Uno de ellos plantea la ya conocida dualidad de progreso vs patrimonio. Al respecto, Magadán respondió: “El ‘progreso’ entendido como adelanto, evolución, desarrollo o mejora está dando cuenta de la toma de conciencia sobre una serie de cuestiones que nos afectan a todos, desde lo ambiental y el desarrollo sostenible hasta las cuestiones simbólicas, culturales e identitarias que nos sostienen como sociedad, en tanto individuos nos dan un sentido de pertenencia. La posibilidad de transmitir esas cuestiones a las generaciones futuras la tendremos si mantenemos los elementos materiales que sirven de soporte a esa memoria”.

Es cierto entonces que modificar el volumen del Luna Park y dotarlo – sin miramiento alguno – de estacionamientos, patio de comidas, pantallas gigantes, espacios VIPS y más localidades, lo pondría sin duda alguna en el centro de la escena cultural porteña. De la misma manera, queda la pregunta abierta si esas facilidades valen más o aportan más al progreso que el testimonio histórico del estadio.

¿Un cambio de fachada y un cambio de identidad? | Créditos: Malena Mónaco.

“Nos debemos un largo debate sobre qué carácter debe tener el patrimonio y en qué medida poder mantenerlo vivo”, opinó Tella más allá de posturas a favor o en contra. “Un debate sobre el valor que le damos a la memoria, el pasado, el legado, la historia, la identidad”.

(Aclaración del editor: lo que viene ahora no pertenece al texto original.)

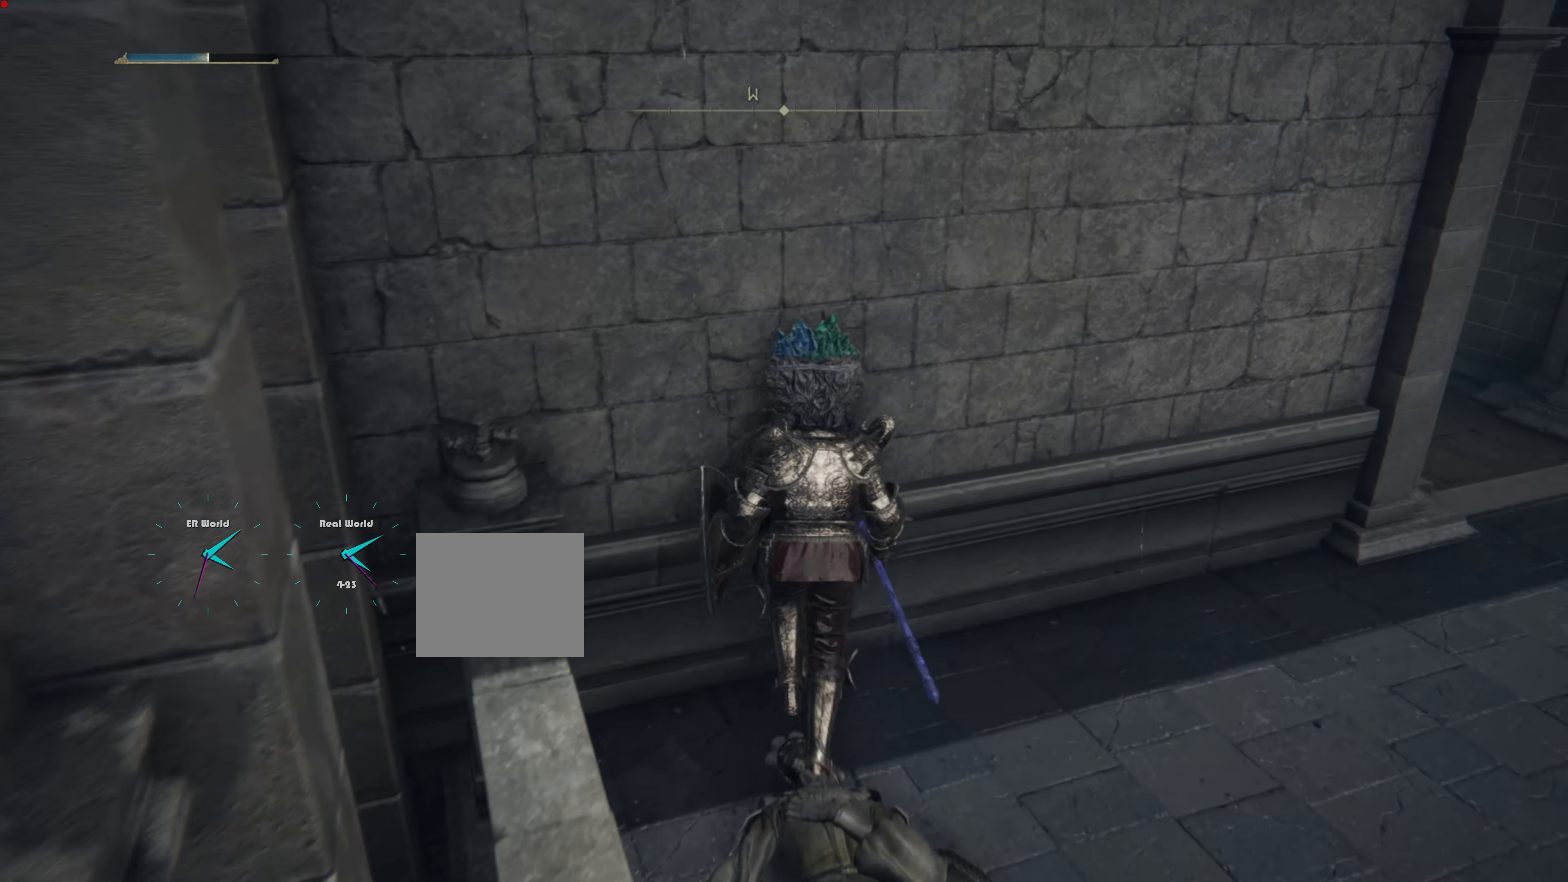
{"buttons": [], "left_stick": "up", "right_stick": "center", "events": [[217, "CIRCLE", "down"], [251, "CIRCLE", "up"], [384, "CIRCLE", "down"], [451, "CIRCLE", "up"]]}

De avanzar el proyecto, el Luna Park como se lo conoce pasará a ser patrimonio exclusivo de libros, álbumes de fotos y memorias manoseadas. “Con el nuevo Luna Park va a emerger una nueva identidad. Tendrá alguna emulación de lo que fue, pero casi caricaturescamente. Junto al Luna Park está asociada gran parte de la historia política, religiosa, cultural, social y también deportiva del país.  Con eso se perderá una parte de la historia y emergerá una nueva identidad”, sentenció Tella. Identidad que será forjada por las nuevas generaciones.